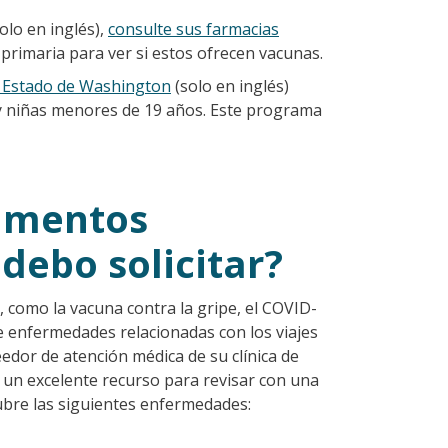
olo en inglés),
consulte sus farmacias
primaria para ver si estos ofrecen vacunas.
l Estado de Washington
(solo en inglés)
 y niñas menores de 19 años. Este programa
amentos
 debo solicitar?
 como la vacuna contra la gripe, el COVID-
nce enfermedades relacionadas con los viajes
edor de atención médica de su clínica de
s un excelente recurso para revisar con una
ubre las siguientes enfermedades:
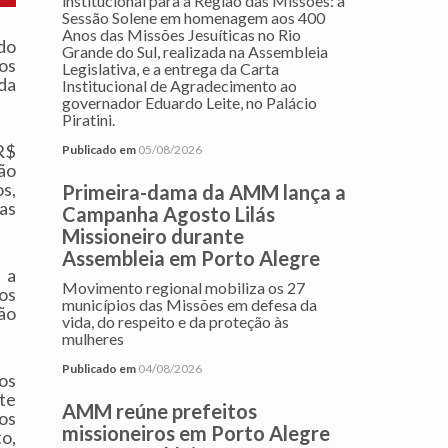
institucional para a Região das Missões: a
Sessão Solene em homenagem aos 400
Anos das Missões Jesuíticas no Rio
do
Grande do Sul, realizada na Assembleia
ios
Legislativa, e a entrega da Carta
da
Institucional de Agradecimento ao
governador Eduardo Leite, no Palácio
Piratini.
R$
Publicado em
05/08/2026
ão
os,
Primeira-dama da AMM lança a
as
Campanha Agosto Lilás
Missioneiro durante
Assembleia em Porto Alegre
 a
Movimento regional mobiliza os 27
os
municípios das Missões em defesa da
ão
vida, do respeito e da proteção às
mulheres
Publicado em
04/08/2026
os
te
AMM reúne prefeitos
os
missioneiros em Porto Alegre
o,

§ **WORK ITEM**
Reproduce the material word for word. Any pictures should be left out of the copy.

§ **REPLY**
olo en inglés),
consulte sus farmacias
primaria para ver si estos ofrecen vacunas.
l Estado de Washington
(solo en inglés)
 y niñas menores de 19 años. Este programa
amentos
 debo solicitar?
 como la vacuna contra la gripe, el COVID-
nce enfermedades relacionadas con los viajes
edor de atención médica de su clínica de
s un excelente recurso para revisar con una
ubre las siguientes enfermedades:
institucional para a Região das Missões: a
Sessão Solene em homenagem aos 400
Anos das Missões Jesuíticas no Rio
do
Grande do Sul, realizada na Assembleia
ios
Legislativa, e a entrega da Carta
da
Institucional de Agradecimento ao
governador Eduardo Leite, no Palácio
Piratini.
R$
Publicado em
05/08/2026
ão
os,
Primeira-dama da AMM lança a
as
Campanha Agosto Lilás
Missioneiro durante
Assembleia em Porto Alegre
 a
Movimento regional mobiliza os 27
os
municípios das Missões em defesa da
ão
vida, do respeito e da proteção às
mulheres
Publicado em
04/08/2026
os
te
AMM reúne prefeitos
os
missioneiros em Porto Alegre
o,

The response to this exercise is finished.